県事業連絡協議会川治防災、中橋早期架け替えを要望、高規格幹線道路機能強化を、矢板大田原BPは調査設計

2020/06/20 日本工業経済新聞(栃木版)

 国土交通省関東地方整備局と県県土整備部は、WEBによる2020年度県事業連絡協議会を開催した。本県の補助事業配分額は前年度比3%減の903億6000万円。昨年度に新規採択された国道121号日光川治防災権限代行(日光市)と国道4号矢板大田原バイパス(矢板市、大田原市、那須塩原市)は日光川治防災に1億5000万円、矢板大田原BPに1億円の調査設計費が措置された。県は渡良瀬川に架かる中橋(足利市)の架け替え、重要物流道路や県東西地域高規格道路の整備促進へ従来に増した協力を求めた。
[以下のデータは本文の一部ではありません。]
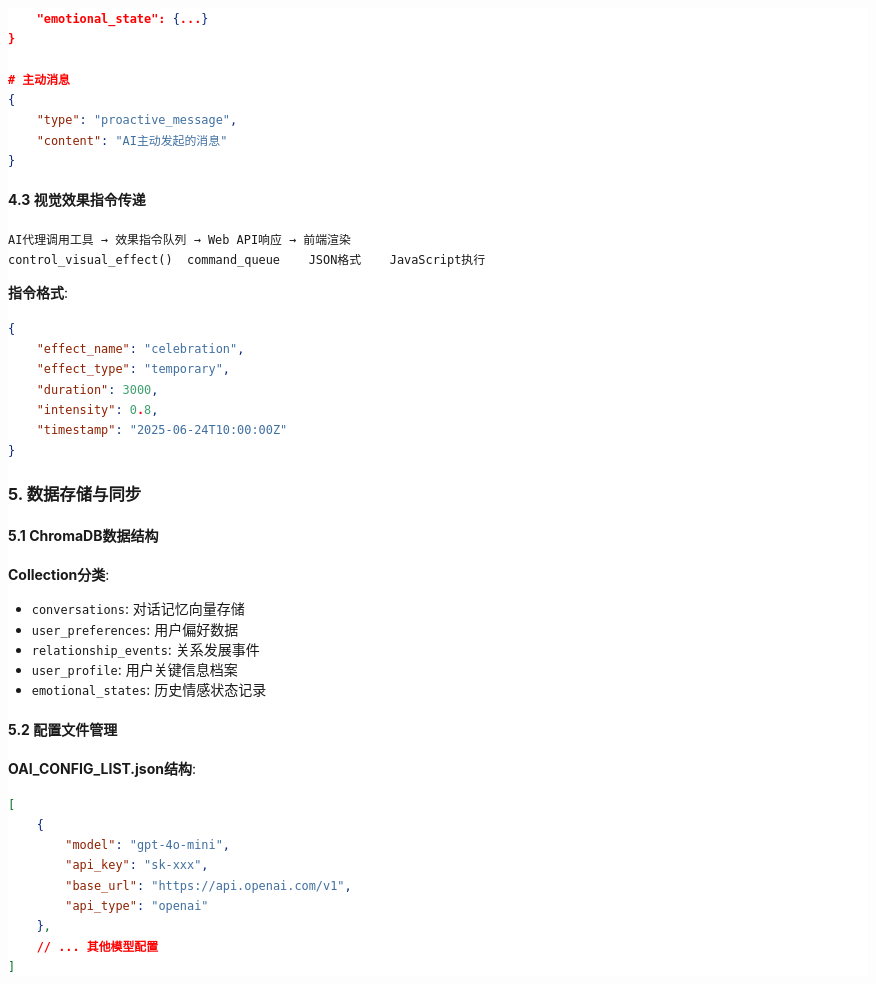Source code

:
 ```json
    "emotional_state": {...}
}

# 主动消息
{
    "type": "proactive_message",
    "content": "AI主动发起的消息"
}
```

#### 4.3 视觉效果指令传递

```
AI代理调用工具 → 效果指令队列 → Web API响应 → 前端渲染
control_visual_effect()  command_queue    JSON格式    JavaScript执行
```

**指令格式**:
```json
{
    "effect_name": "celebration",
    "effect_type": "temporary",
    "duration": 3000,
    "intensity": 0.8,
    "timestamp": "2025-06-24T10:00:00Z"
}
```

### 5. 数据存储与同步

#### 5.1 ChromaDB数据结构

**Collection分类**:
- `conversations`: 对话记忆向量存储
- `user_preferences`: 用户偏好数据
- `relationship_events`: 关系发展事件
- `user_profile`: 用户关键信息档案
- `emotional_states`: 历史情感状态记录

#### 5.2 配置文件管理

**OAI_CONFIG_LIST.json结构**:
```json
[
    {
        "model": "gpt-4o-mini",
        "api_key": "sk-xxx",
        "base_url": "https://api.openai.com/v1",
        "api_type": "openai"
    },
    // ... 其他模型配置
]
```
 山岳地帯を抜ける日光川治防災は総延長3・4㎞、総事業費500億円。技術的難易度が高い。矢板大田原BPは総延長7・9㎞、総事業費400億円。新設は矢板市針生~大田原市上石上交差点間の5・3㎞。拡幅は先線~那須塩原市三区町間の2・6㎞。

 中橋は前後の堤防に比べ左岸側で約3m、右岸側で約2m低い。溢水の場合は市街地が浸水する恐れがある。国、県、市が整備検討委員会を設置し、打開策を検討している。今年度は架け替えに向けた調査や設計を計画中。7月6日に会合を予定している。

 国道4号矢板拡幅(矢板市)は総延長6・5㎞区間の現道を改良。総事業費は200億円。今年度は調査費と用地費4億円が配分され、片岡地区ほかの買収に入る。3月23日に都市計画事業が承認され、混雑緩和や救急医療施設へのアクセス性を強化する。

 県の道路交通政策は「とちぎの道路・交通ビジョン」~県土60分構想2016~により①全国・海外と連携する②県内各拠点を結ぶ③地域を支える-交通ネットワークの充実強化を図り、全ての人にとって安全安心快適な移動手段の確保を目指している。

 要望では東北自動車道宇都宮IC以北の6車線化、東北道と北関東自動車道が重複する栃木IC周辺の渋滞対策、国道4号は西那須野道路の早期完成、矢板大田原BPや矢板拡幅の推進、新4号国道は平面交差の解消、圏央道五霞ICまでの6車線化を求めた。

 地域高規格道路は常総・宇都宮東部連絡道路(国道408号)や茨城西部・宇都宮広域連絡道路(国道119号)の整備推進、県東部八溝地域における位置付けに向けた調査、重要物流道路は国道400号三島・西赤田・新富町の整備推進を挙げた。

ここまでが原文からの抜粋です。